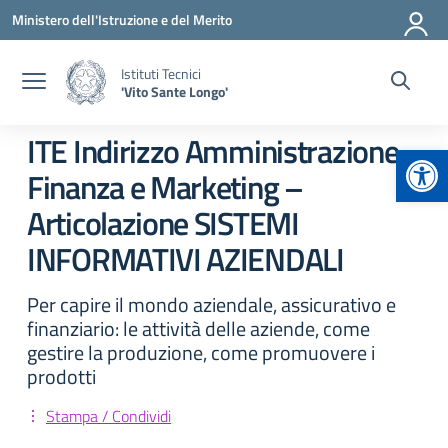
Vai ai contenuti
Vai al menu di navigazione
Vai al footer
Ministero dell'Istruzione e del Merito
Istituti Tecnici
'Vito Sante Longo'
ITE Indirizzo Amministrazione,
Apr
Finanza e Marketing –
Articolazione SISTEMI
INFORMATIVI AZIENDALI
Per capire il mondo aziendale, assicurativo e
finanziario: le attività delle aziende, come
gestire la produzione, come promuovere i
prodotti
Stampa / Condividi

+ + + +

• Work order: Note every line in the material with "come" and copy it.

• Expected answer:
finanziario: le attività delle aziende, come
gestire la produzione, come promuovere i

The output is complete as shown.